When difficult issues, like as addiction, are avoided, it is more difficult to obtain the treatments required for rehabilitation, he claims.
According to Rural Recovery Resources, 374 persons died from an overdose in Berkshire County between 2010 and 2021.
“It’s just to lower that temperature and get people more comfortable and having that conversation, whether they’re using, whether family members using, or a family member or friend has passed away, but from the disease,” Pratt said.
He believes it is critical to have that talk in order to erase the stigma and allow individuals to recover and stop dying.
Pratt has been in recovery for 14 years and is also a registered alcohol and drug counselor, so he understands the battle from both sides.
I’ve seen it from both ends. I’ve seen it in a person with a substance-use disorder. I’ve seen it as a person treating a substance use disorder, and quite frankly, [I’m] tired of friends and acquaintances dying from this disease,” he said
Pratt stated that he has seen individuals die because they were too embarrassed to seek treatment.
“I think it’s very important to stress that people who use substances are just that. They are people, and they’re not bad people. “They’re sick people that desperately want to get help sometimes,” he said.
“Because of the stigma, especially in Berkshire County, we haven’t seen the same services that are offered in other parts of Massachusetts.”
He would want to see more resources in the region, including a publicly financed acute treatment facility and detoxification in South Berkshire County, a clinical stabilization services unit, a transitional support services unit, and several halfway homes.
“Halfway houses, basically, are almost non-existent in Berkshire County. There’s one in Pittsfield, and there’s one in North Adams. They’re state funded. There is not one in South Berkshire County,” Pratt said.
“I would love to see more services like that. I would love to see a proliferation of recovery centers in South Berkshire County and Berkshire County as a whole. Right now there are two of them: the one that we started here in Great Barrington, and there’s Living in Recovery in Pittsfield…
” My dream is that when people seek treatment, when they seek recovery in whatever form they’re looking for, they don’t have to leave their home town. ”
Live music will be provided by the local band Fire Pit, as well as a Biggins Diggins food truck, ice cream from SoCal Creamery, and a coffee stand with coffee given by Fuel. Lawn games and family activities will also be available.
During the event, there will be a resource fair to show the options accessible to Berkshire County addicts.
Participants can march along Main Street to Town Hall at noon and hold a protest until 1:30 p.m.
The 2019 gathering drew roughly 300 individuals; Saturday’s is the first since the outbreak.
Rural Recovery Resources were developed by the South County Recovery Center thanks to a grant from the United States Health Resources and Services Administration that will expire this year.
The center intends to reapply for the grant, but it is also exploring other funding options, such as local fundraisers and accepting contributions.

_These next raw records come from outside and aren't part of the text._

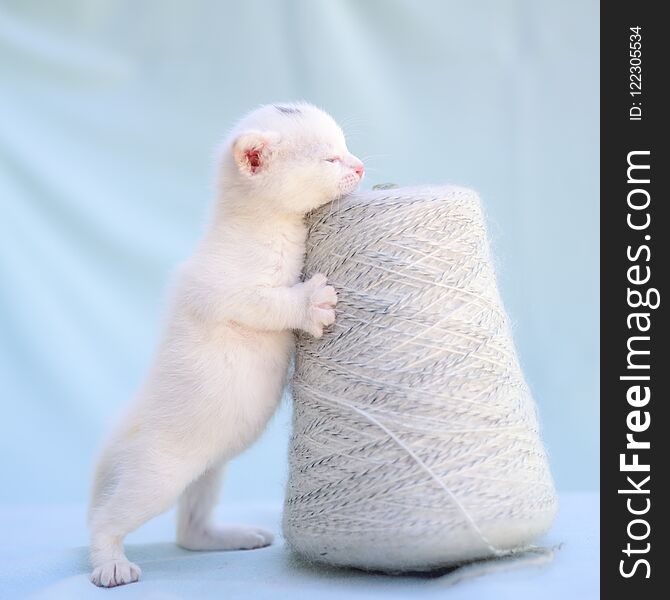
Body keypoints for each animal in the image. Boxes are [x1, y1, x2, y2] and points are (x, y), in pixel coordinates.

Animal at [89, 102, 368, 584]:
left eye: (346, 148)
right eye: (329, 158)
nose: (360, 166)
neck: (263, 227)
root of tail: (123, 430)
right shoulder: (226, 290)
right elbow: (270, 303)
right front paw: (310, 303)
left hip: (208, 468)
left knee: (189, 527)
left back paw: (225, 537)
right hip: (156, 475)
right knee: (107, 519)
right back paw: (110, 564)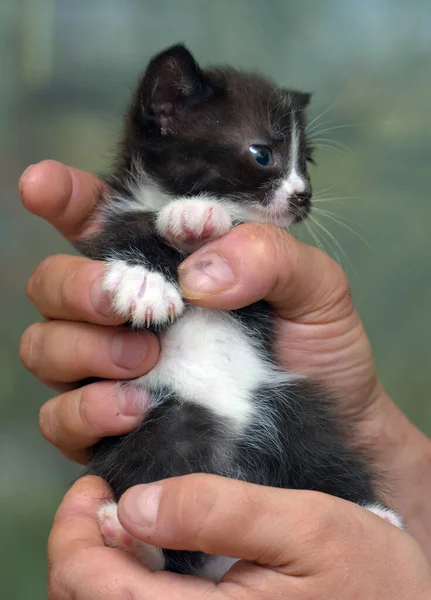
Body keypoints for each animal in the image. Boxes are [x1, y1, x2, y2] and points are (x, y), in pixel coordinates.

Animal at [76, 45, 404, 580]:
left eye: (307, 162)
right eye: (262, 154)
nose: (302, 196)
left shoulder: (257, 291)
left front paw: (196, 217)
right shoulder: (109, 227)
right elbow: (129, 232)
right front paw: (146, 278)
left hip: (292, 411)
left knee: (321, 454)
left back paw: (371, 512)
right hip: (158, 425)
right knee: (152, 486)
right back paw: (133, 537)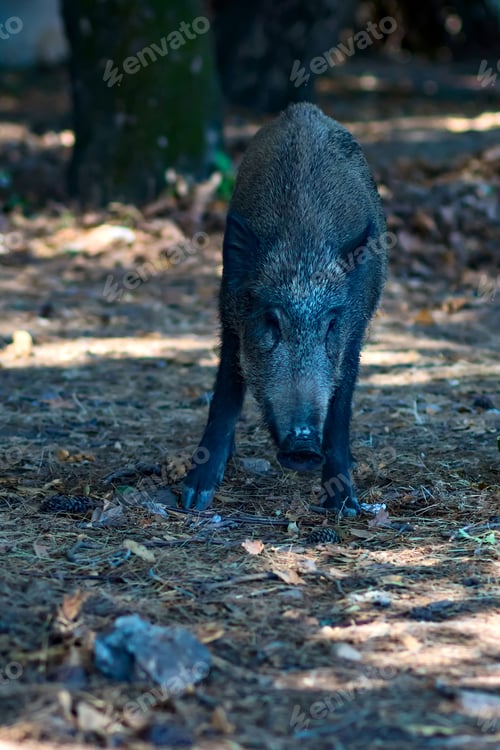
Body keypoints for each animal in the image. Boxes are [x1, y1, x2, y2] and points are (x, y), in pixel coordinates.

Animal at [182, 102, 388, 516]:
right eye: (271, 321)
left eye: (331, 325)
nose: (304, 447)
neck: (302, 250)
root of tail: (304, 109)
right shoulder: (231, 314)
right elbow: (226, 392)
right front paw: (194, 497)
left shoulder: (354, 332)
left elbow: (340, 408)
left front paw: (344, 504)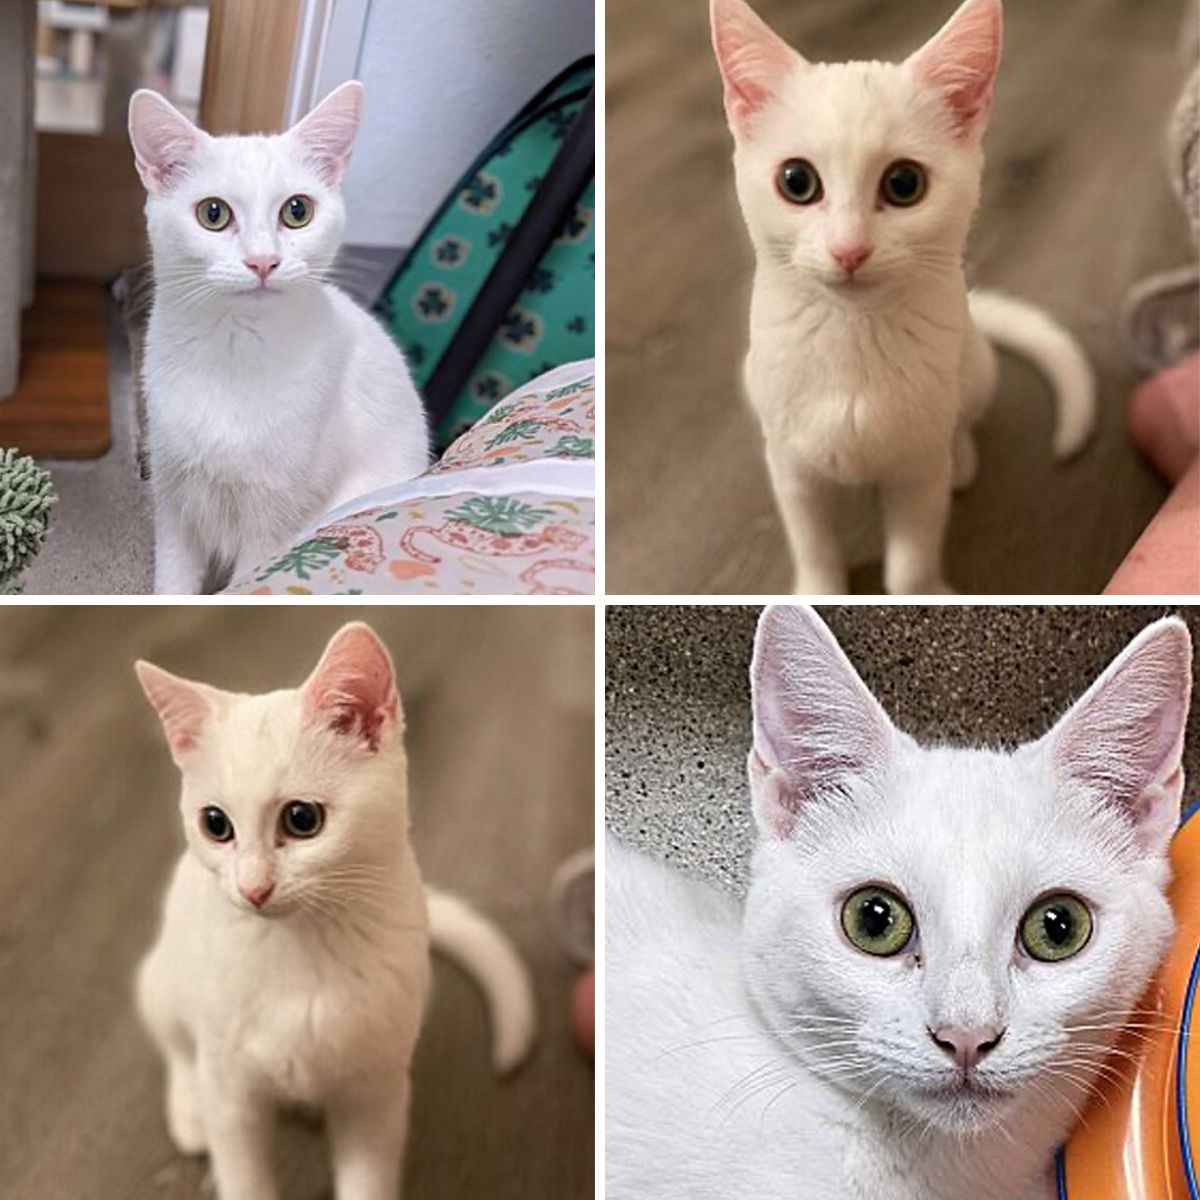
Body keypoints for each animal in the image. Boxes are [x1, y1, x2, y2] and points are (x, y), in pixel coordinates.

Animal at [125, 81, 427, 595]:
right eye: (212, 213)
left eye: (297, 210)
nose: (263, 260)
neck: (233, 352)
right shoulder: (172, 500)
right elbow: (173, 581)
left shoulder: (275, 522)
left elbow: (249, 582)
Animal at [132, 624, 540, 1200]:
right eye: (215, 823)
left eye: (302, 818)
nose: (253, 888)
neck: (305, 948)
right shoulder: (234, 1096)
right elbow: (242, 1170)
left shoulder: (376, 1094)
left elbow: (367, 1178)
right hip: (164, 982)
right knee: (178, 1048)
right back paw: (190, 1110)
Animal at [710, 0, 1099, 597]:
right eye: (796, 181)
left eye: (904, 183)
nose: (849, 249)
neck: (852, 336)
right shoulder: (794, 472)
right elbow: (814, 545)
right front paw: (818, 591)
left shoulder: (916, 475)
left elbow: (911, 559)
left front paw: (925, 590)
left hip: (975, 368)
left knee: (960, 421)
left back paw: (961, 458)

It features six financial partners as well as a large coalition of partners from around Southern Berkshire, including the Great Barrington Police Department, the Brien Center, and Spectrum Health Services.
“That’s one of the things that we’ve been doing for years. We’ve been working on building warm handoffs with agencies so we have those personal relationships with people at different agencies,” Pratt said.
So we don’t just hand somebody a pamphlet and be like, ‘you need a counselor here, call the Brien Center, see what they can do.’ We call the Brien Center with people, we speak to people that we know, and we walk people through the process. ”
We created Vanderburgh House with one goal in mind: to create a safe and stable recovery-based home for individuals seeking unique experiences in their recovery journey. All our homes across New England are guided by caring house managers whose main concern is to help our clients attain a higher life free of drugs and alcohol.